It's funny how sometimes one life experience correlates to another in a really profound way. My weight loss has amazing correlations to my struggle with self-esteem.
I've struggled since the fifth grade with intense self-esteem issues regarding how I look. I remember that during middle school, I would literally cringe if I caught my reflection in the mirror. That is how badly I felt about myself. That's how ugly I thought I was.
I went through a whole lot of mental anguish and torment for years and years. I dealt with a great deal of foolishness from men because of how badly I felt I looked. I spent lots of time thinking I had to settle because most likely, that was the best I could do. I really believed that the world valued beauty much more than intelligence and so I was out of luck, despite how bright I might have been. I classified myself as an ugly person and going through life, I also categorized other people. I empathized with other "ugly" people and felt really low around "beautiful" people. Being dark-skinned didn't help my cause at all. Growing up, pretty usually meant being "fair" skinned with cooperative hair. I didn't fit the bill.

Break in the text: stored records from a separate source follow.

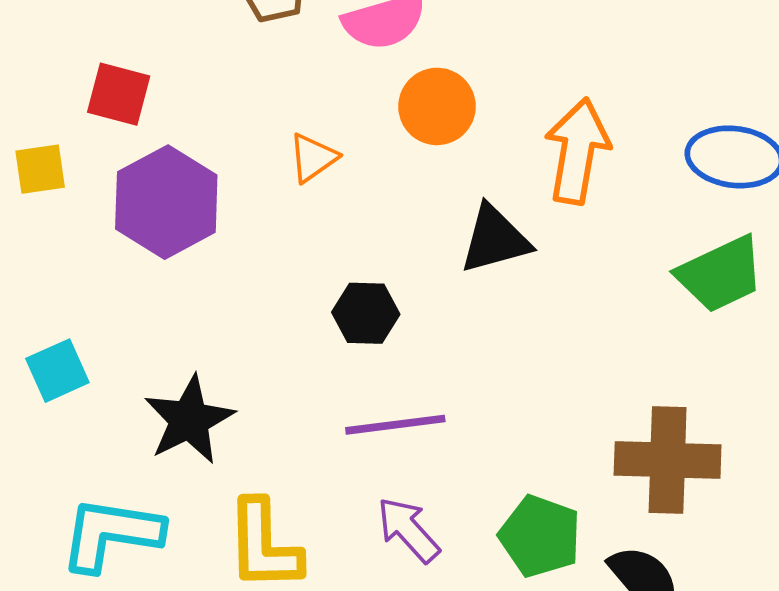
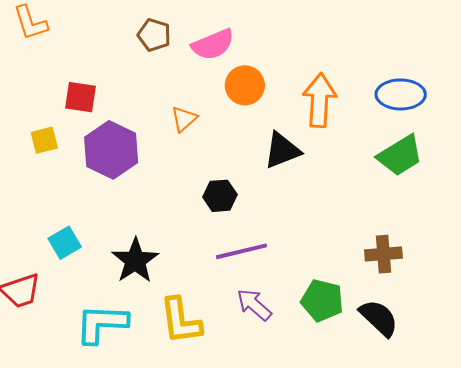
brown cross: (668, 460) -> (383, 254), size x0.7

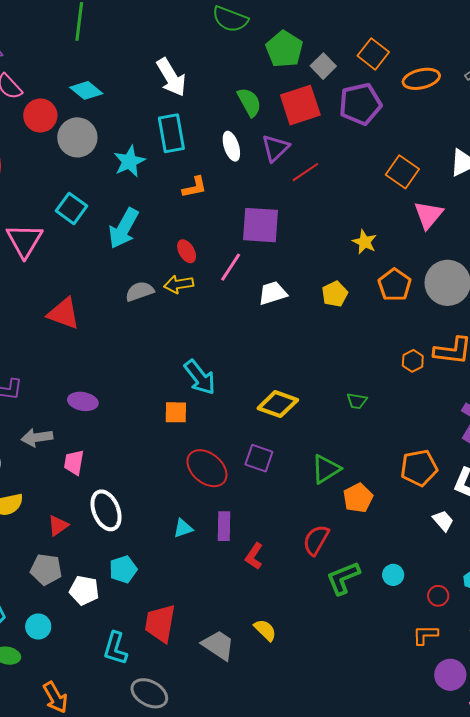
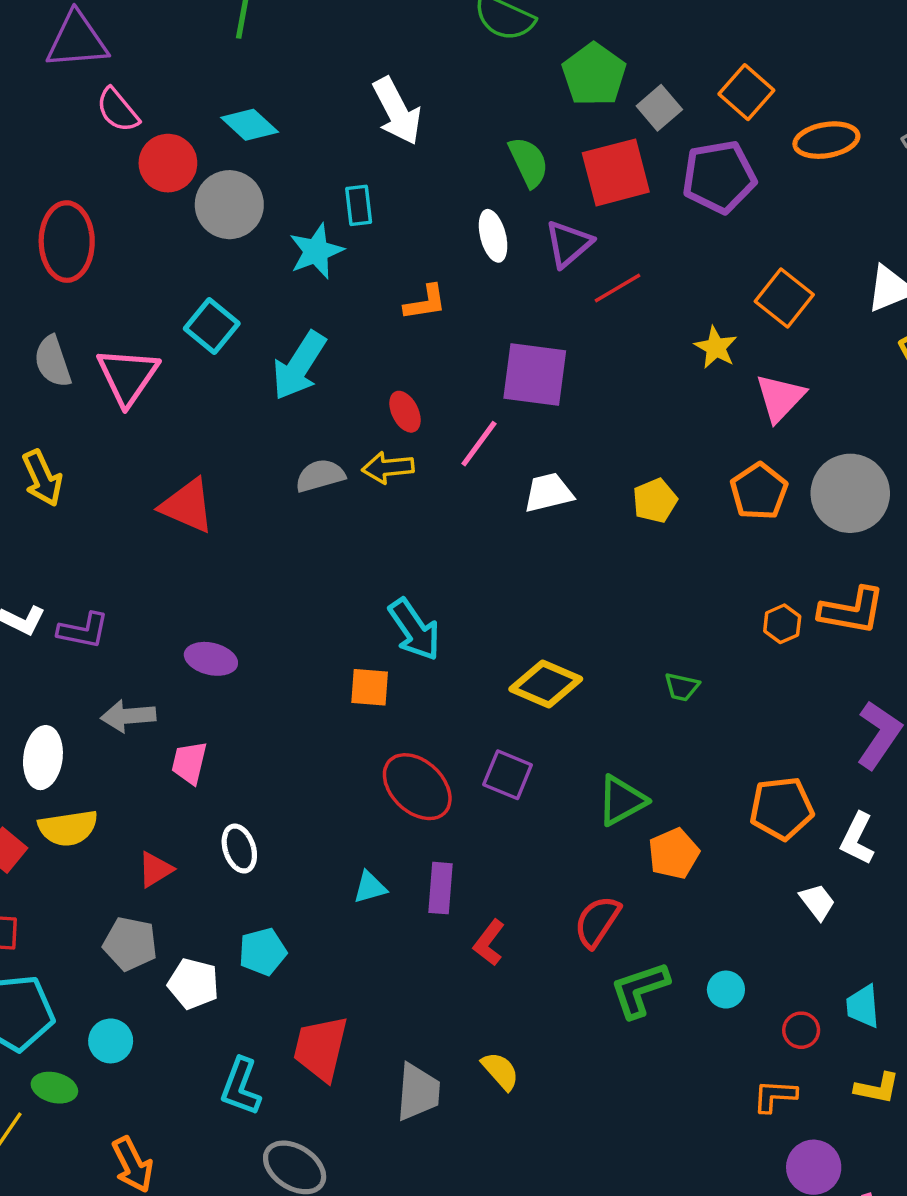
cyan rectangle: (171, 133) -> (359, 205), moved, size x0.6
pink triangle: (429, 215) -> (780, 398), moved
yellow star: (365, 242) -> (716, 347), moved
white ellipse: (106, 510) -> (239, 849), size x0.7
gray trapezoid: (218, 645) -> (418, 1092), turned 57

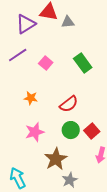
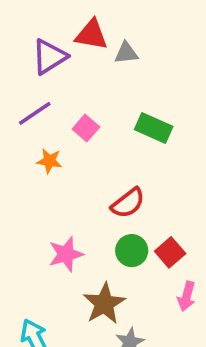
green rectangle: (83, 63) -> (154, 128), turned -30
orange star: (31, 98) -> (49, 161), moved

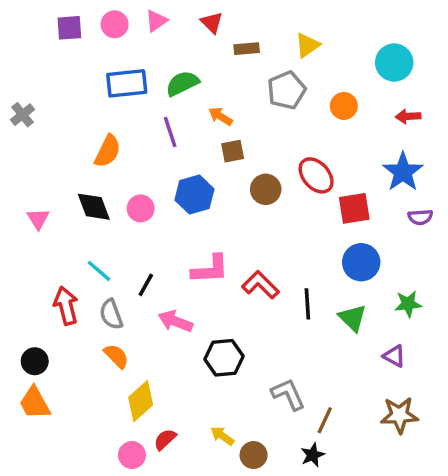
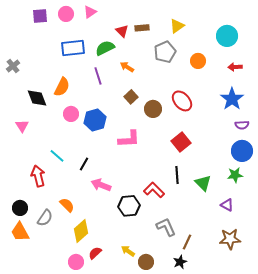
red triangle: (212, 23) -> (122, 31), moved
brown square: (233, 151) -> (131, 97), moved, turned -32
blue hexagon: (194, 195) -> (95, 120), moved
black diamond: (94, 207) -> (37, 98), moved
pink circle: (141, 208) -> (71, 114), moved
red square: (354, 208) -> (181, 142), moved, turned -30
blue circle: (361, 262) -> (242, 151), moved
pink L-shape: (210, 269) -> (129, 139), moved
red L-shape: (260, 285) -> (154, 190), moved
gray semicircle: (111, 314) -> (45, 218), moved, turned -126

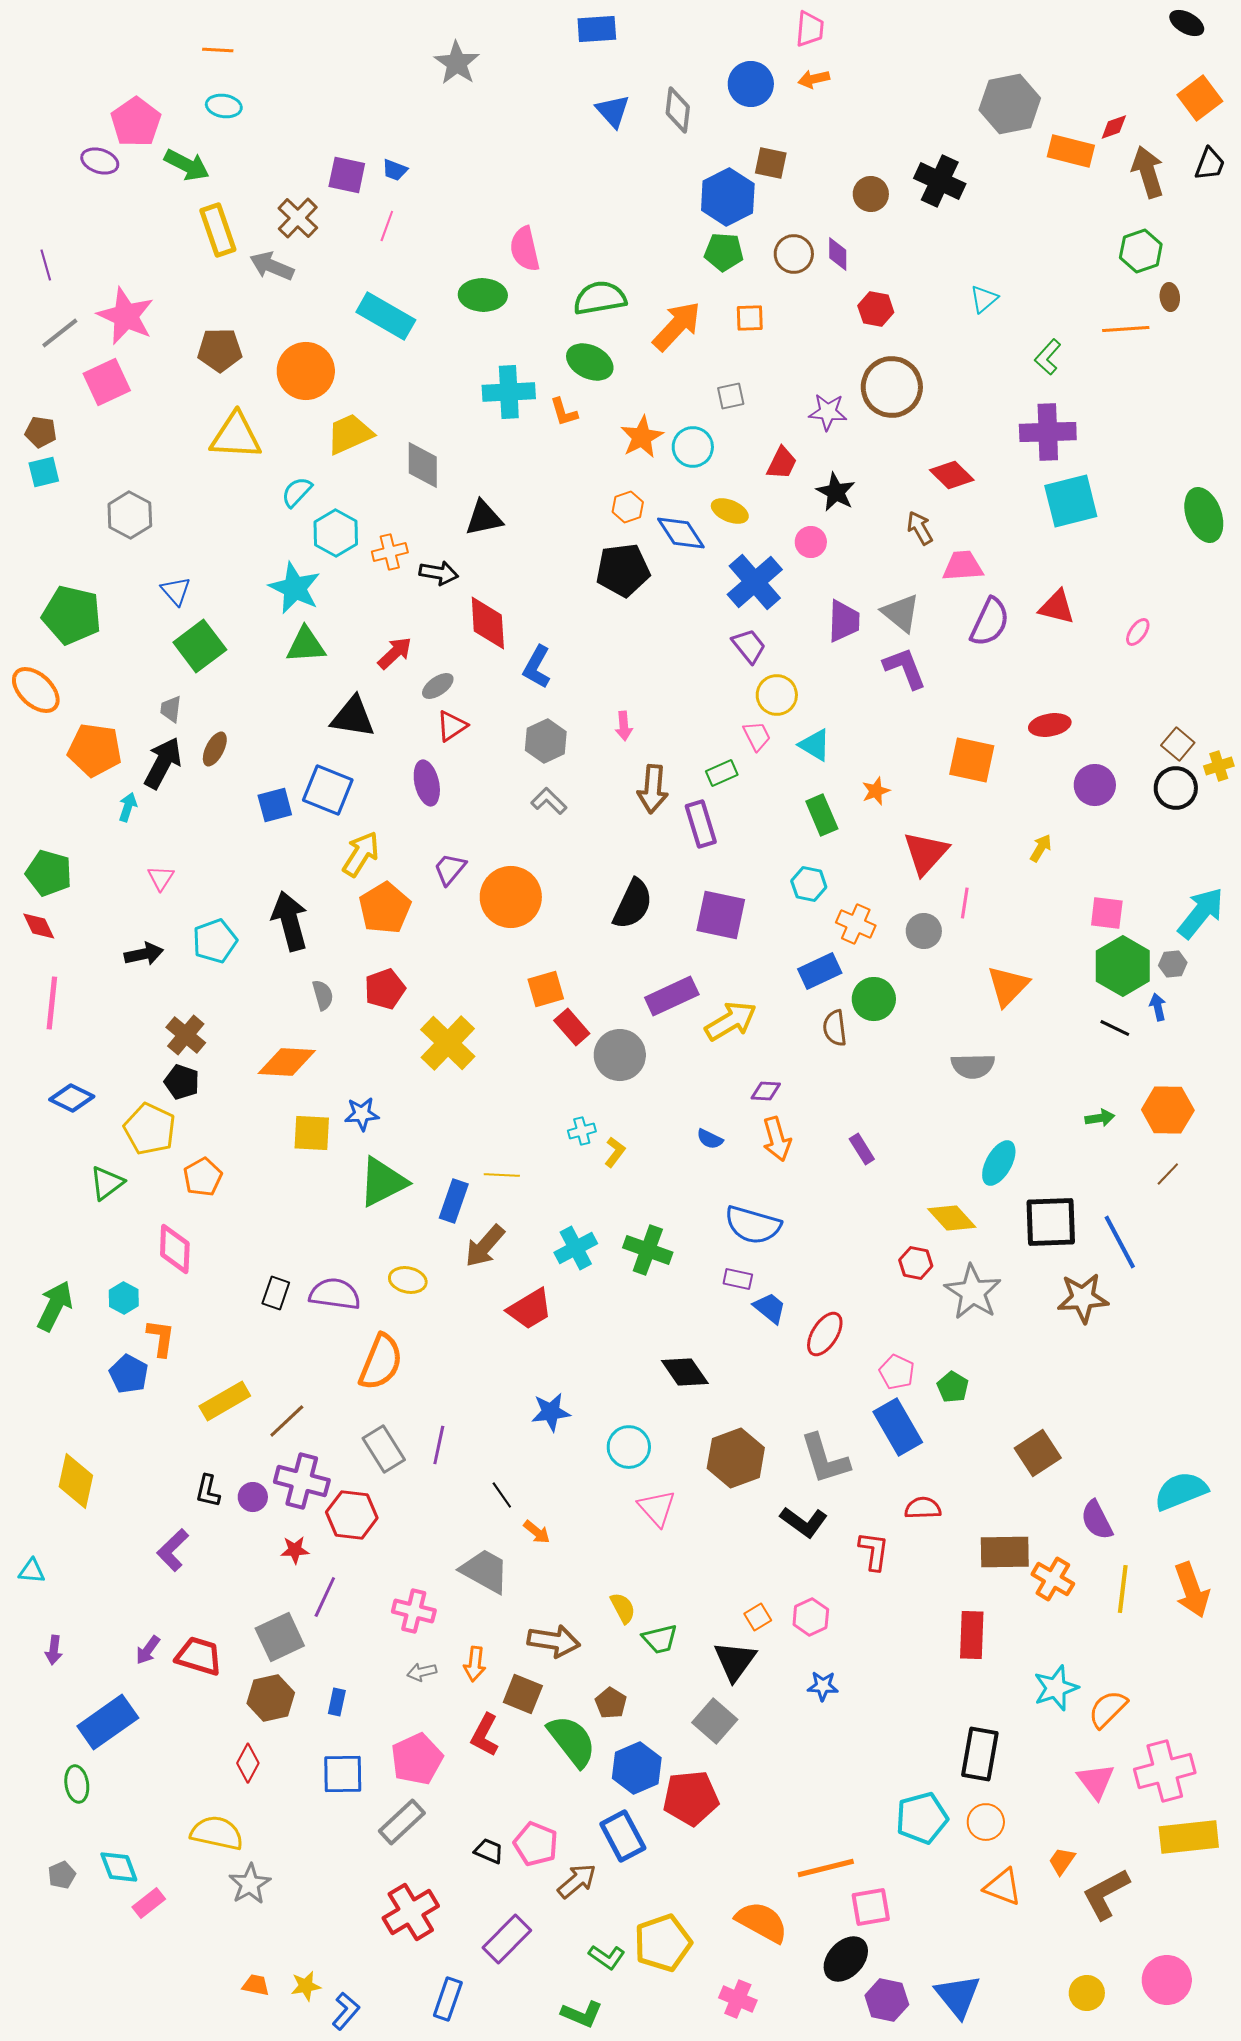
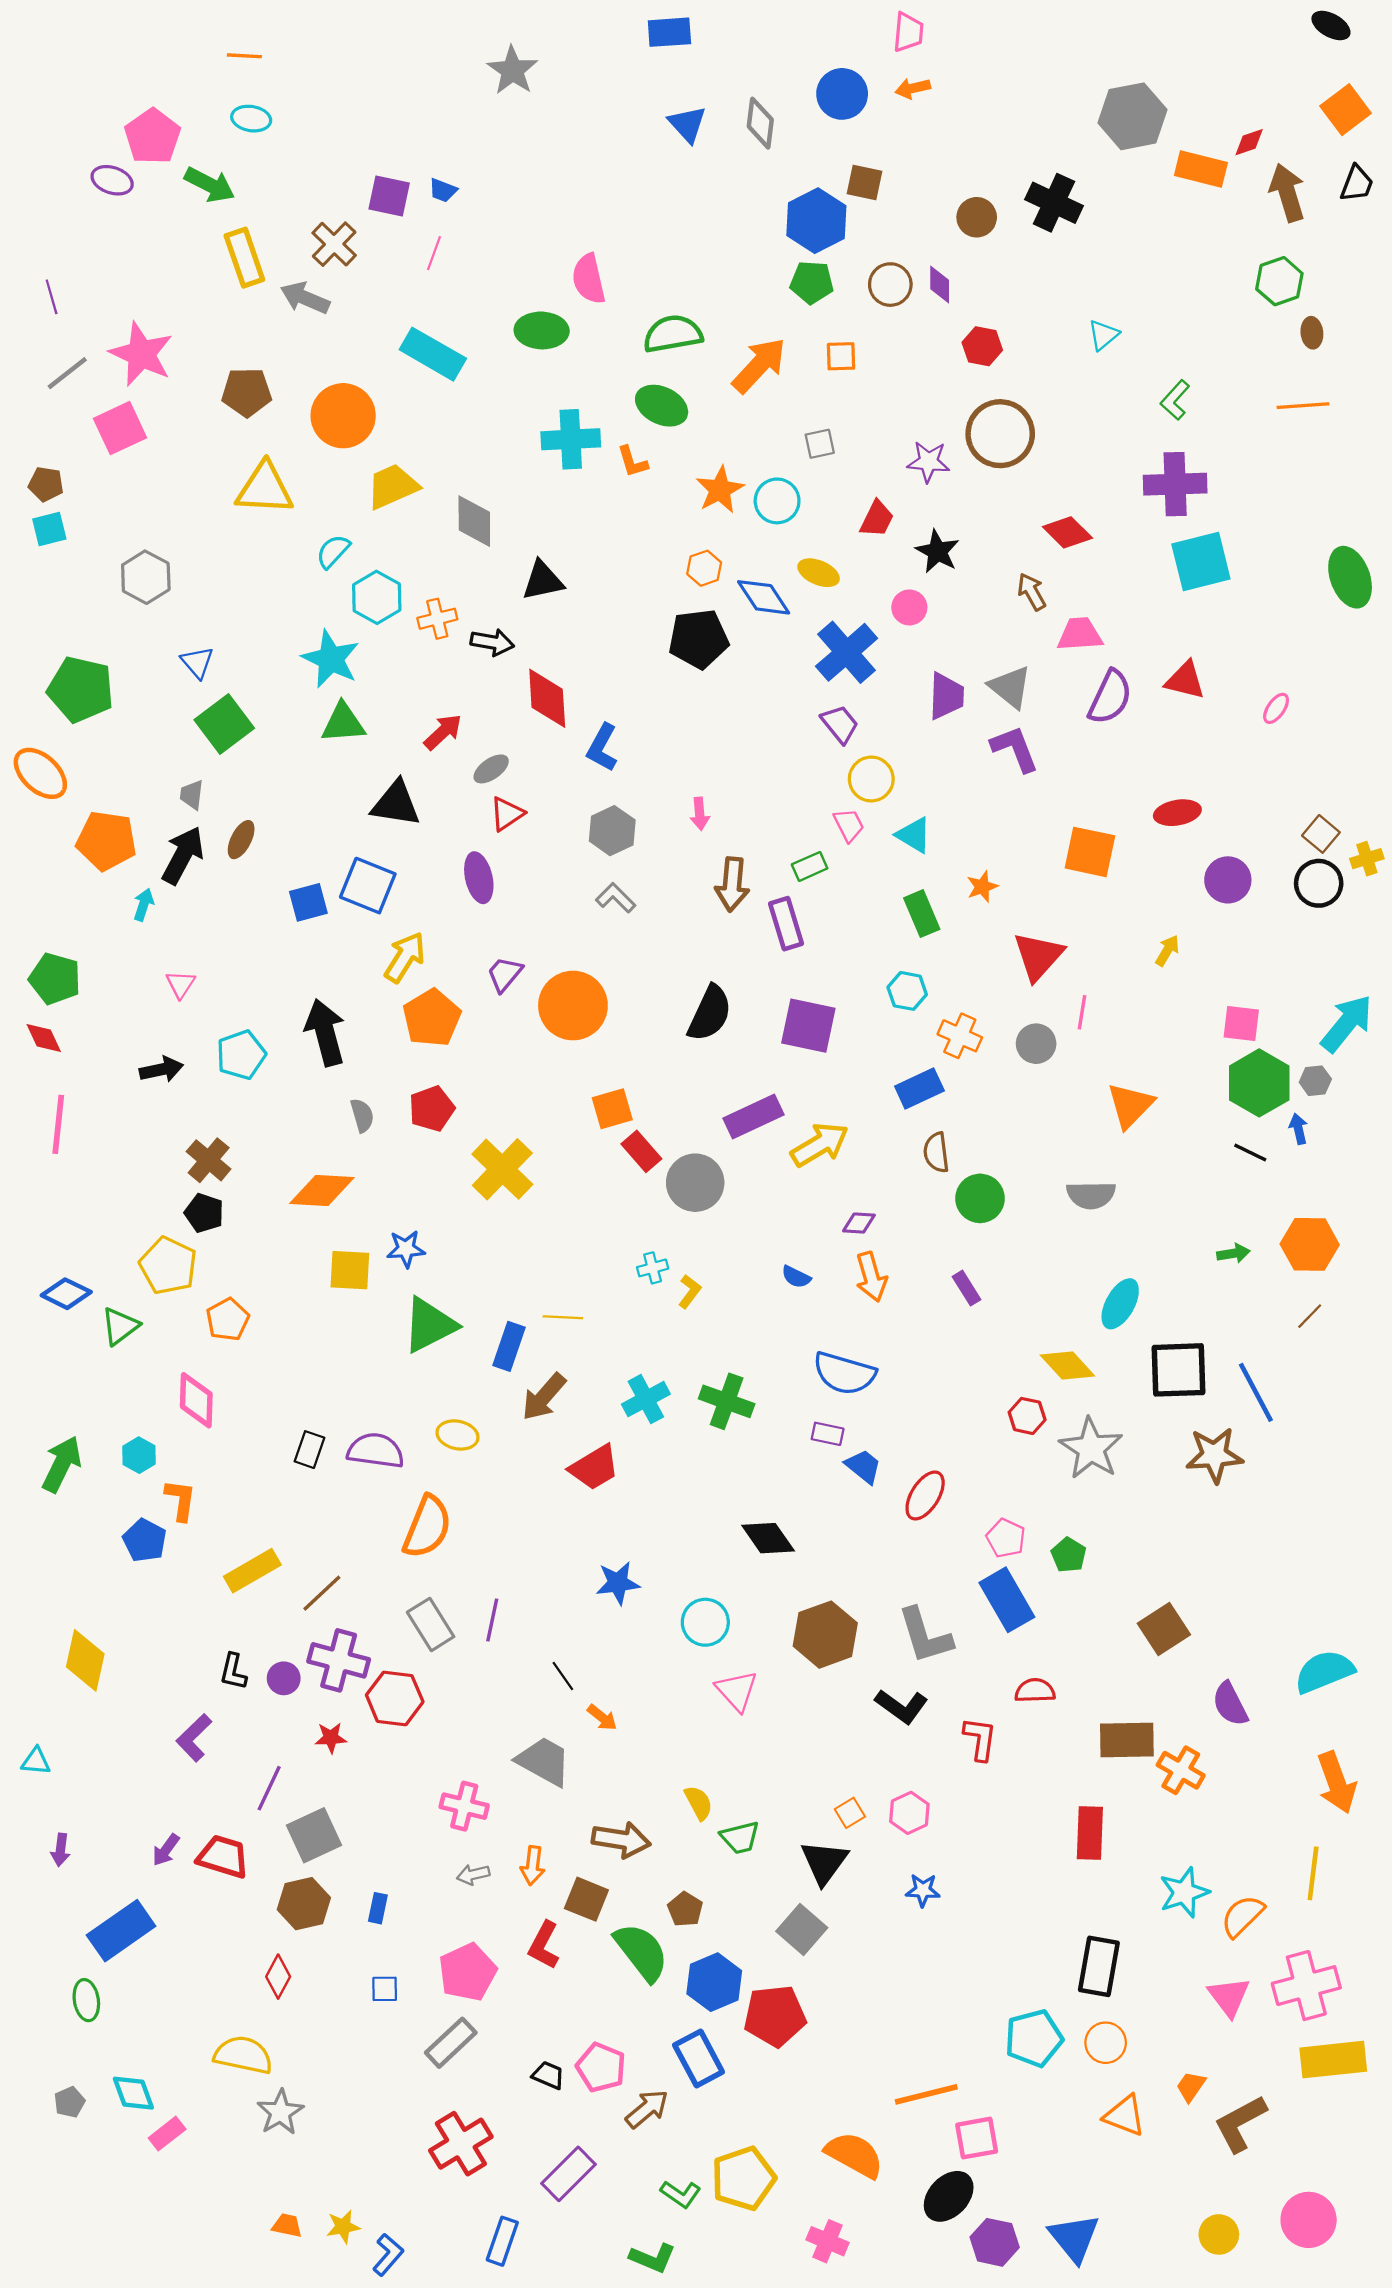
orange line: (1126, 329) -> (1303, 406), moved
green circle: (874, 999) -> (980, 1198), moved
blue diamond: (72, 1098) -> (66, 1294), moved
yellow line: (1123, 1589) -> (1313, 1873), moved
purple line: (325, 1597) -> (269, 1788), moved
blue square: (343, 1774) -> (385, 1989), size x0.6

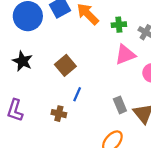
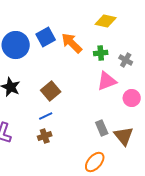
blue line: (77, 94) -> (46, 116), moved, turned 40
brown cross: (59, 114) -> (45, 136), turned -32

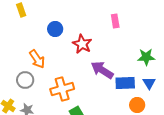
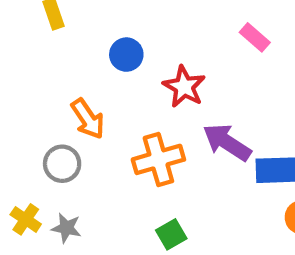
pink rectangle: (115, 21) -> (255, 37), turned -40
orange cross: (62, 89) -> (158, 159), moved

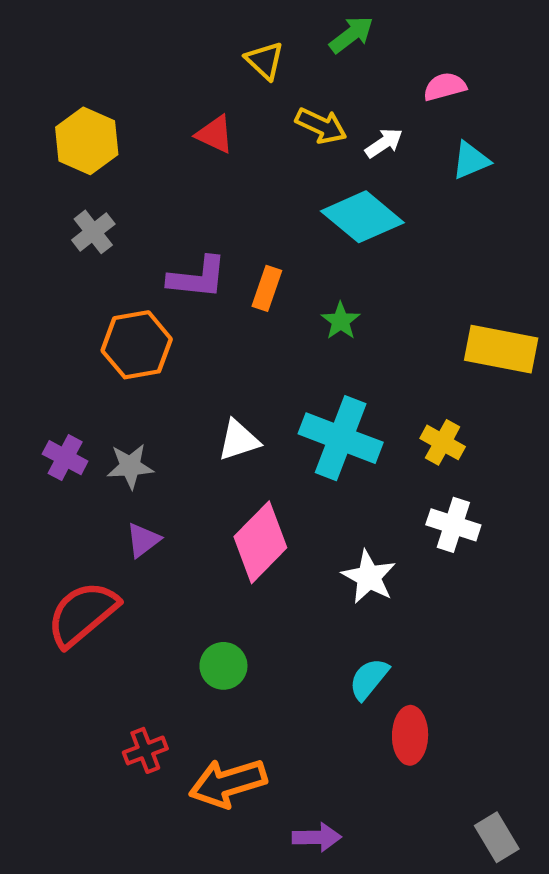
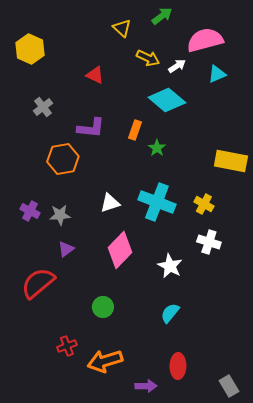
pink semicircle: (445, 87) -> (205, 40), size x1.8
red triangle: (215, 134) -> (95, 75), moved
yellow hexagon: (87, 141) -> (30, 49), moved
orange rectangle: (267, 288) -> (135, 130), moved
red ellipse: (410, 735) -> (178, 366), moved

Anyway, long story short, I'm in a place now where I can look in the mirror with ease and I like what I see. Sure, there are times when parts of my body irritate me (like my post-pregnancy belly) but overall, I'm happy and satisfied with who I am and what I look like. I wouldn't change anything. Ten years ago, I had a whole list of things that I would love to be different.
I think to myself that getting to this place where I'm reasonably comfortable with myself was a real process, a journey. Sometimes I think folks who haven't struggled with these intense mental issues surrounding their look have a hard time understanding how paralyzing and difficult it can be to deal with those issues and also how daunting it can be to recover. They often offer up simplistic explanations that boil down to "Think positively."
For me, it's been helpful to devise small techniques to train my mind to think differently and to encourage myself when I feel down about myself. My Buddhist practice has been tremendous in helping me to get here because finally, I realize down to the bottom of my soul that my worth doesn't have much to do with how I look. To the contrary, I am inherently valuable. I don't know what it is about the way Buddhism teaches this that resonated with me but it did and I got it. This doesn't mean that I don't have to meditate on this truth consistently. I really do. Accepting my inherent value has also helped me do something that I had heard forever: stop comparing myself to others. Instead, when I feel like I'm about to get super critical of myself in light of how someone else looks, I just observe the person's style and think about ways that I could maybe do something like that. Negative thoughts are never far but doing this helps redirect my attention and I'm able to stifle those thoughts that would tear me down. I also started to avoid certain publications, websites and books and surrounded myself with books like Meditations to Heal Your Life. I read these kinds of books so much that they played like tapes in my head. I got to the very root of my self-esteem issues and in so doing, was better able to heal myself.
There are many other little things, baby steps, I've taken to move myself along on this journey to total self-acceptance. I'm still on the road and I love it when I'm able to add other tools to my toolbox.
It's kind of like weight loss in that way. It's difficult to fathom dropping 30 or 40 pounds. But if you take it one pound at a time, one meal at a time, one bite at a time, the daunting becomes so possible.
When I first decided I didn't want to feel so badly about myself any more, I was totally overwhelmed. "Just love yourself!" "Just know that you are beautiful!" "How!?!" I would ask desperately. But it's the same as weight loss. One thought at a time. Step by step.